The new generation of employees I have described in Why Work (Simon & Schuster 1988) are especially willing to cooperate within such a framework. These offspring of dual career families have learned at an early age to participate in teams. When it makes sense, they will share leadership in a heterarchy. They are emotionally less involved in the Oedipal drama of the 19th and early 20th century middle class nuclear family in which the father is sole wage earner. Rather than compete or identify with father figures at work, they want good coaches who are more detached.
They are also quicker to understand that interactive teams can facilitate success and also be emotionally satisfying, especially if work allows some playfulness. They tie their career aspirations more to developing their competence than to advancing in a particular company. In a sense, they are in business for themselves, and with good leadership will become good partners. (Incidentally, some of the young Chinese engineers I met recently in Beijing fit this social character).
Building Trust
In the West as in the East, productive organizations require trust that cooperation will be rewarded. In the East, this trust has been created by strong protective father figures and clan-like organization. It has been supported by shared ownership of networks of companies (the Japanese keiretsu) which place the highest values on both product quality and employment security. In the West, trust results from a combination of implicit or, preferably, enforceable contract and mutual understanding. It is maintained by open dialogue about expectations in an ever changing environment. (Notably, senior managers hired into companies today demand contracts).
In an economy of continual innovation and reengineering of work, it is unrealistic to promise employment security. Factory jobs in the West will continue to be automated or move to lower wage labor markets. Whenever possible, simple service jobs will be automated, and the ones that remain will require advanced skills. Increasingly, employment security depends on mobile and marketable technical and social skills including entrepreneurial initiative. Companies can increase a sense of security by cooperating with employees in developing these skills.

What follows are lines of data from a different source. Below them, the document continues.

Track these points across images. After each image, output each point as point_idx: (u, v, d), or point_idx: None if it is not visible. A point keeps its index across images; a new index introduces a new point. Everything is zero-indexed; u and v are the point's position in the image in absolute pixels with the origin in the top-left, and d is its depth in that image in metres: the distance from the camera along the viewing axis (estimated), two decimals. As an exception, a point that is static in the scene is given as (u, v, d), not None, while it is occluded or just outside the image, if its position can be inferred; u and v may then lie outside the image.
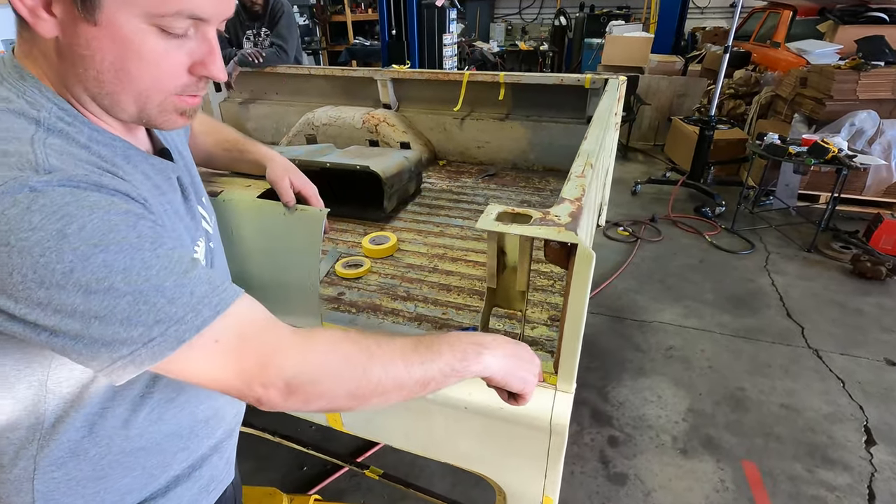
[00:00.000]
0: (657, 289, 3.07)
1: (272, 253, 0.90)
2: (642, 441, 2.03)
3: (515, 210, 0.82)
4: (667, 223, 3.92)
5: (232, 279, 0.95)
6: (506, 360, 0.65)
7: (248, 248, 0.92)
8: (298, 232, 0.88)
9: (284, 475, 1.86)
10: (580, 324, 0.74)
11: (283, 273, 0.90)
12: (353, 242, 1.98)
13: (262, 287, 0.93)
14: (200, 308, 0.49)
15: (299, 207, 0.89)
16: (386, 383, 0.56)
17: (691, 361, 2.47)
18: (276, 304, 1.02)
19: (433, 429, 0.94)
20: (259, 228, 0.91)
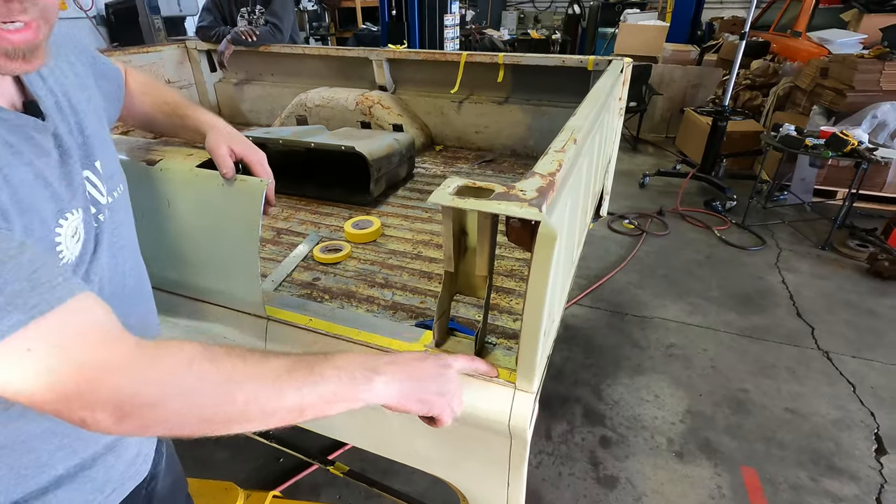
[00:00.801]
0: (660, 284, 2.95)
1: (210, 229, 0.82)
2: (636, 442, 1.93)
3: (477, 184, 0.72)
4: (674, 217, 3.78)
5: (168, 257, 0.87)
6: (402, 385, 0.59)
7: (185, 222, 0.84)
8: (237, 205, 0.79)
9: (260, 466, 1.80)
10: (540, 314, 0.64)
11: (221, 251, 0.82)
12: (335, 226, 1.90)
13: (200, 267, 0.85)
14: (10, 310, 0.40)
15: (238, 178, 0.80)
16: (250, 409, 0.48)
17: (692, 360, 2.36)
18: (216, 287, 0.94)
19: (389, 427, 0.85)
20: (196, 201, 0.82)
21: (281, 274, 1.54)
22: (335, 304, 1.40)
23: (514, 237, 0.70)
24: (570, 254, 1.20)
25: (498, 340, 1.19)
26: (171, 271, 0.88)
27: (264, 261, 1.64)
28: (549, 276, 0.63)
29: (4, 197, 0.45)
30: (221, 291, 0.86)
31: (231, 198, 0.79)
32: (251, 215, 0.78)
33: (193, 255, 0.84)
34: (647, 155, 5.22)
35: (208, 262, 0.84)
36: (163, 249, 0.87)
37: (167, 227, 0.85)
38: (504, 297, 1.39)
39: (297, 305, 0.89)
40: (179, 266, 0.87)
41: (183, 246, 0.85)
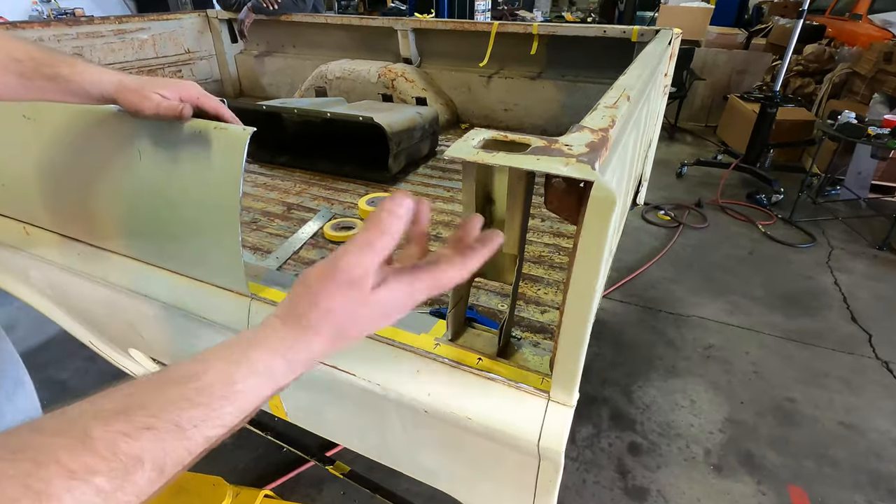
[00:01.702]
0: (698, 280, 2.74)
1: (185, 187, 0.68)
2: (669, 451, 1.75)
3: (509, 136, 0.57)
4: (714, 209, 3.53)
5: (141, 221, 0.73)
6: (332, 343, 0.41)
7: (159, 179, 0.70)
8: (215, 159, 0.65)
9: (260, 456, 1.70)
10: (589, 305, 0.48)
11: (197, 216, 0.69)
12: (350, 203, 1.77)
13: (176, 235, 0.72)
14: None
15: (218, 126, 0.65)
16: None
17: (733, 364, 2.15)
18: (193, 258, 0.80)
19: (389, 432, 0.71)
20: (171, 154, 0.69)
21: (286, 251, 1.42)
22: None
23: (555, 204, 0.54)
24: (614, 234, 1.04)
25: (523, 334, 1.05)
26: (145, 238, 0.76)
27: (271, 237, 1.52)
28: (603, 255, 0.47)
29: None
30: (199, 263, 0.73)
31: (208, 150, 0.65)
32: (231, 172, 0.64)
33: (169, 219, 0.71)
34: (686, 144, 4.93)
35: (184, 228, 0.71)
36: (136, 212, 0.74)
37: (140, 185, 0.72)
38: (531, 285, 1.23)
39: (287, 283, 0.76)
40: (154, 233, 0.74)
41: (157, 208, 0.72)
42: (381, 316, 0.43)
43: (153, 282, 0.78)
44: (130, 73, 2.79)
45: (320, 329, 0.40)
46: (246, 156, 0.63)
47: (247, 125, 2.03)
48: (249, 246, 1.46)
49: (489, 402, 0.57)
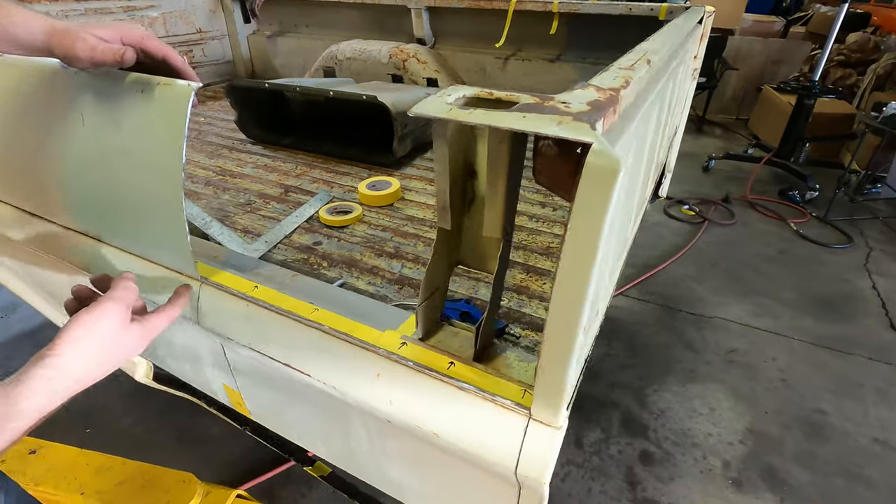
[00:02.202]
0: (722, 279, 2.58)
1: (127, 153, 0.60)
2: (684, 462, 1.63)
3: (495, 94, 0.46)
4: (742, 205, 3.34)
5: (87, 192, 0.65)
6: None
7: (102, 145, 0.62)
8: (157, 119, 0.56)
9: (254, 447, 1.63)
10: (580, 304, 0.38)
11: (140, 185, 0.60)
12: (350, 187, 1.68)
13: (121, 207, 0.63)
14: None
15: (161, 80, 0.56)
16: None
17: (758, 370, 2.01)
18: (139, 235, 0.63)
19: (354, 440, 0.61)
20: (113, 116, 0.60)
21: (277, 235, 1.34)
22: (333, 272, 1.18)
23: (546, 176, 0.44)
24: (627, 223, 0.92)
25: (523, 332, 0.94)
26: (92, 212, 0.68)
27: (264, 219, 1.45)
28: (600, 240, 0.36)
29: None
30: (145, 241, 0.65)
31: (151, 110, 0.56)
32: (173, 135, 0.55)
33: (113, 191, 0.63)
34: (714, 137, 4.71)
35: (128, 201, 0.63)
36: (82, 183, 0.66)
37: (83, 151, 0.64)
38: (536, 279, 1.12)
39: (245, 267, 0.67)
40: (101, 205, 0.66)
41: (102, 178, 0.63)
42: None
43: (104, 261, 0.70)
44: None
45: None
46: (189, 114, 0.54)
47: (250, 104, 1.93)
48: (240, 228, 1.39)
49: (459, 416, 0.47)
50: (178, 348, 0.74)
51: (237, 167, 1.83)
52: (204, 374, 0.76)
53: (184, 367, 0.81)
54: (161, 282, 0.65)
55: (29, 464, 1.00)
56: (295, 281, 0.67)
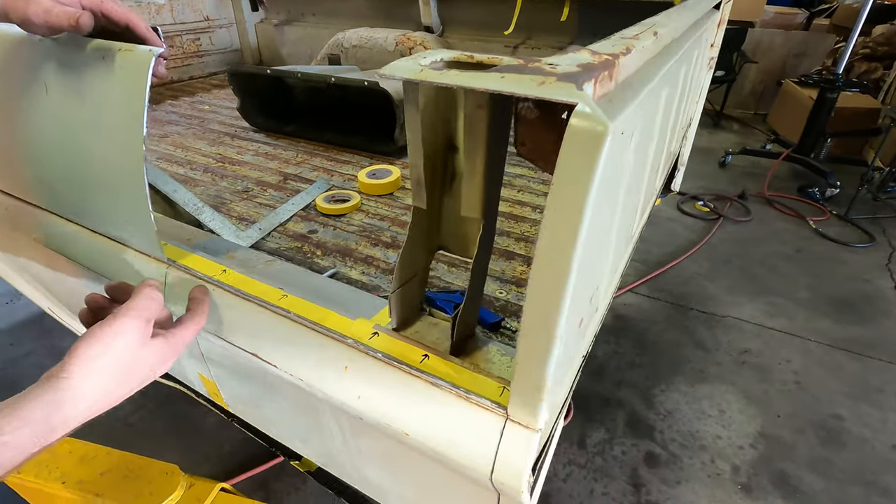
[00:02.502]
0: (736, 277, 2.50)
1: (89, 124, 0.56)
2: (691, 465, 1.57)
3: (476, 57, 0.41)
4: (759, 202, 3.24)
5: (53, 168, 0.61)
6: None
7: (66, 116, 0.58)
8: (117, 87, 0.52)
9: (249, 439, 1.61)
10: (561, 290, 0.33)
11: (102, 157, 0.56)
12: (350, 176, 1.64)
13: (86, 183, 0.60)
14: None
15: (122, 47, 0.52)
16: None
17: (771, 372, 1.93)
18: (104, 212, 0.59)
19: (328, 437, 0.57)
20: (76, 85, 0.56)
21: (272, 222, 1.30)
22: (326, 261, 1.15)
23: (528, 146, 0.39)
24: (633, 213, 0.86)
25: (518, 325, 0.89)
26: (58, 189, 0.64)
27: (260, 206, 1.41)
28: (583, 217, 0.31)
29: None
30: (111, 220, 0.61)
31: (111, 78, 0.52)
32: (133, 104, 0.51)
33: (77, 165, 0.59)
34: (731, 132, 4.58)
35: (92, 175, 0.59)
36: (45, 157, 0.63)
37: (47, 124, 0.60)
38: (536, 271, 1.07)
39: (218, 251, 0.63)
40: (66, 182, 0.63)
41: (66, 152, 0.60)
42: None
43: (73, 241, 0.67)
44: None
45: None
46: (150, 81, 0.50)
47: (253, 91, 1.90)
48: (235, 216, 1.36)
49: (431, 414, 0.42)
50: (154, 336, 0.71)
51: (237, 154, 1.80)
52: (180, 363, 0.73)
53: (161, 355, 0.78)
54: (129, 264, 0.61)
55: (12, 451, 0.97)
56: (270, 266, 0.63)
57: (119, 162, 0.53)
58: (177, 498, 0.93)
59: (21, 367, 1.89)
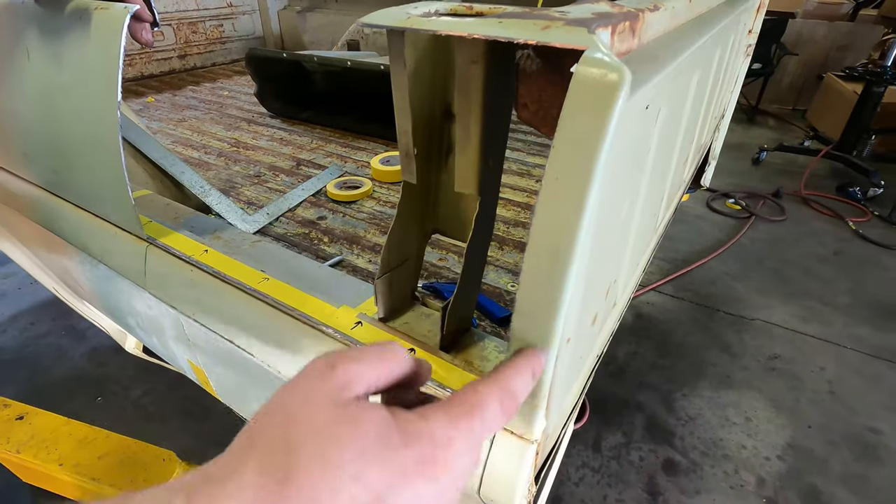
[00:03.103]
0: (767, 279, 2.37)
1: (68, 90, 0.52)
2: (712, 475, 1.49)
3: (475, 7, 0.36)
4: (795, 201, 3.08)
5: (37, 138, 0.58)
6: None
7: (47, 83, 0.55)
8: (92, 49, 0.48)
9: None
10: (562, 277, 0.27)
11: (79, 124, 0.53)
12: (363, 163, 1.60)
13: (66, 153, 0.56)
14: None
15: (97, 5, 0.48)
16: None
17: (803, 380, 1.83)
18: (83, 186, 0.57)
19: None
20: (56, 50, 0.53)
21: (280, 207, 1.27)
22: (333, 248, 1.11)
23: (529, 106, 0.33)
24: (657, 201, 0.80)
25: None
26: (40, 160, 0.61)
27: (270, 191, 1.39)
28: (590, 186, 0.25)
29: None
30: (90, 193, 0.58)
31: (86, 38, 0.49)
32: (107, 63, 0.47)
33: (57, 133, 0.56)
34: (767, 128, 4.38)
35: (70, 144, 0.56)
36: (27, 126, 0.60)
37: (29, 90, 0.57)
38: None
39: (204, 230, 0.59)
40: (47, 152, 0.59)
41: (45, 120, 0.57)
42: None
43: (57, 216, 0.64)
44: (170, 25, 2.73)
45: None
46: (124, 40, 0.46)
47: (270, 76, 1.87)
48: (244, 200, 1.33)
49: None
50: (143, 318, 0.68)
51: (252, 139, 1.78)
52: (170, 348, 0.70)
53: (151, 339, 0.75)
54: (111, 241, 0.58)
55: (14, 430, 0.97)
56: (254, 247, 0.58)
57: (94, 131, 0.50)
58: (172, 486, 0.91)
59: (39, 346, 1.92)
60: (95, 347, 1.94)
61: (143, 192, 0.69)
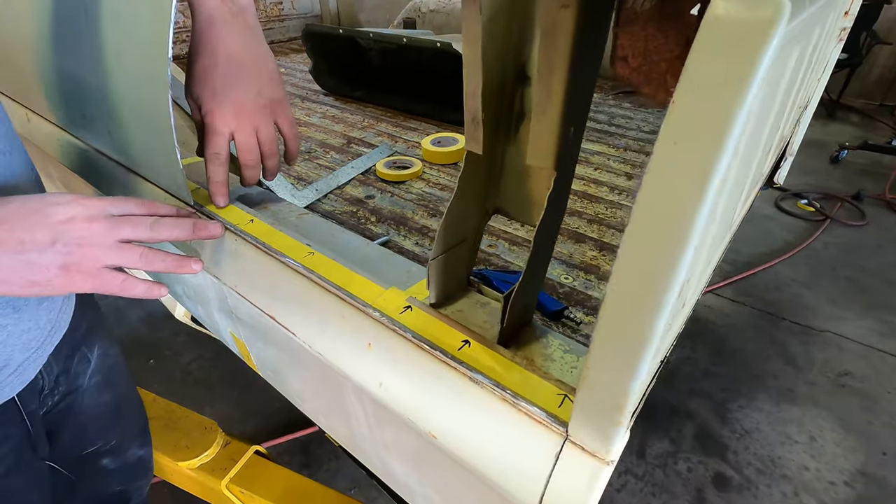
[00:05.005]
0: (841, 288, 2.17)
1: (120, 51, 0.50)
2: (768, 495, 1.38)
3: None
4: (877, 205, 2.81)
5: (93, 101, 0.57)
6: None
7: (103, 42, 0.53)
8: (142, 6, 0.46)
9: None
10: (676, 264, 0.22)
11: (130, 86, 0.51)
12: (414, 143, 1.57)
13: (118, 114, 0.55)
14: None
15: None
16: None
17: (877, 401, 1.66)
18: (135, 148, 0.57)
19: (353, 419, 0.50)
20: (110, 6, 0.51)
21: (329, 184, 1.25)
22: (379, 228, 1.08)
23: (633, 60, 0.27)
24: (738, 192, 0.71)
25: (587, 318, 0.79)
26: (100, 122, 0.61)
27: (320, 168, 1.37)
28: (718, 165, 0.20)
29: None
30: (141, 156, 0.57)
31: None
32: (159, 22, 0.44)
33: (113, 92, 0.55)
34: (849, 125, 4.03)
35: (123, 104, 0.54)
36: (90, 87, 0.59)
37: (88, 53, 0.56)
38: (610, 259, 0.94)
39: (253, 200, 0.56)
40: (106, 113, 0.58)
41: (102, 81, 0.55)
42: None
43: (111, 179, 0.63)
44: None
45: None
46: None
47: (326, 53, 1.85)
48: (294, 175, 1.33)
49: (465, 416, 0.33)
50: (190, 287, 0.67)
51: (305, 116, 1.78)
52: (214, 318, 0.69)
53: (197, 308, 0.75)
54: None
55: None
56: (301, 219, 0.56)
57: (145, 91, 0.48)
58: (212, 455, 0.92)
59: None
60: (151, 313, 2.02)
61: (194, 160, 0.68)
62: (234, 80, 0.50)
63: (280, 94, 0.56)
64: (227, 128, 0.51)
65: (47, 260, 0.37)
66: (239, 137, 0.53)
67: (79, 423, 0.64)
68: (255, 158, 0.56)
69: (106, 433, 0.69)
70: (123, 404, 0.74)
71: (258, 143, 0.54)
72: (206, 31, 0.49)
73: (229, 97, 0.50)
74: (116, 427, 0.71)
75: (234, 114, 0.51)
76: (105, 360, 0.69)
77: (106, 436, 0.69)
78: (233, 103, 0.50)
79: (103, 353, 0.68)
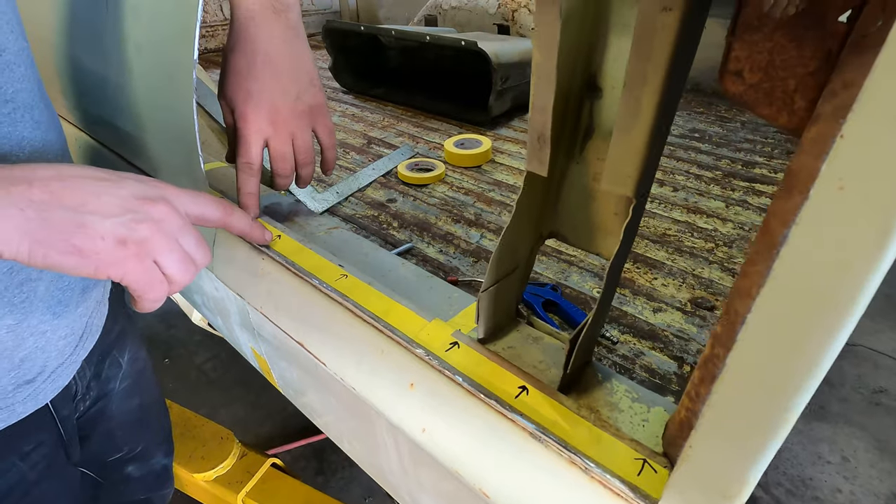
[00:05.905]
0: (877, 300, 2.06)
1: (142, 47, 0.47)
2: (799, 518, 1.33)
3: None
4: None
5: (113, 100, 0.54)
6: (30, 214, 0.29)
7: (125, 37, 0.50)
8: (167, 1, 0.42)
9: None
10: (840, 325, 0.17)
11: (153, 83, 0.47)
12: (436, 144, 1.52)
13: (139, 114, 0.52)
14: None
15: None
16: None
17: (915, 421, 1.59)
18: (156, 151, 0.54)
19: (382, 451, 0.46)
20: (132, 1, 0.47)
21: (350, 186, 1.22)
22: (402, 234, 1.04)
23: (753, 76, 0.23)
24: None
25: (622, 337, 0.75)
26: (119, 123, 0.57)
27: (340, 169, 1.34)
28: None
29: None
30: (162, 161, 0.53)
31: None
32: (185, 18, 0.41)
33: (135, 91, 0.51)
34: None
35: (144, 104, 0.51)
36: (109, 88, 0.56)
37: (109, 49, 0.53)
38: (645, 272, 0.90)
39: (278, 211, 0.53)
40: (125, 113, 0.55)
41: (125, 80, 0.52)
42: None
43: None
44: None
45: None
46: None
47: (345, 50, 1.81)
48: (314, 176, 1.29)
49: (524, 476, 0.29)
50: (209, 299, 0.64)
51: (324, 115, 1.75)
52: (234, 332, 0.66)
53: (216, 319, 0.72)
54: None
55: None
56: (330, 234, 0.52)
57: (168, 92, 0.44)
58: (228, 466, 0.89)
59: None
60: (167, 310, 2.01)
61: (216, 165, 0.65)
62: (272, 83, 0.46)
63: (320, 99, 0.53)
64: (262, 134, 0.48)
65: (106, 228, 0.31)
66: (273, 145, 0.50)
67: (107, 429, 0.62)
68: (290, 168, 0.52)
69: (132, 439, 0.67)
70: (150, 410, 0.71)
71: (293, 152, 0.51)
72: (244, 28, 0.45)
73: (265, 101, 0.46)
74: (143, 433, 0.69)
75: (269, 120, 0.47)
76: (135, 365, 0.67)
77: (132, 442, 0.67)
78: (269, 108, 0.47)
79: (133, 357, 0.66)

Trust can also be increased by involving employees and their representatives in the strategic planning process, so that they can influence change to take account of their interests. This is the aim of the Workplace of the Future which was negotiated by AT&T, Communication Workers of America (CWA) and International Brotherhood of Electrical Workers (IBEW) in 1992 bargaining. In return for this influence, the unions agreed to cooperate with management in supporting transformation to a TQM workplace. Agreements such as this may prove valuable in the Western economic system, given that the dominant values of management are not to create a caring family but rather to lead a winning team which is scored quarterly by financial analysts and investors. Although such agreements may appear to constrain managerial freedom, there is much to be gained from mutual commitment. It is in the interest of managers, employees, and owners to increase the trust essential for TQM. In the Western context, this will require a framework that demystifies hierarchy by re-defining the ideal organization and the roles of both leadership and followership.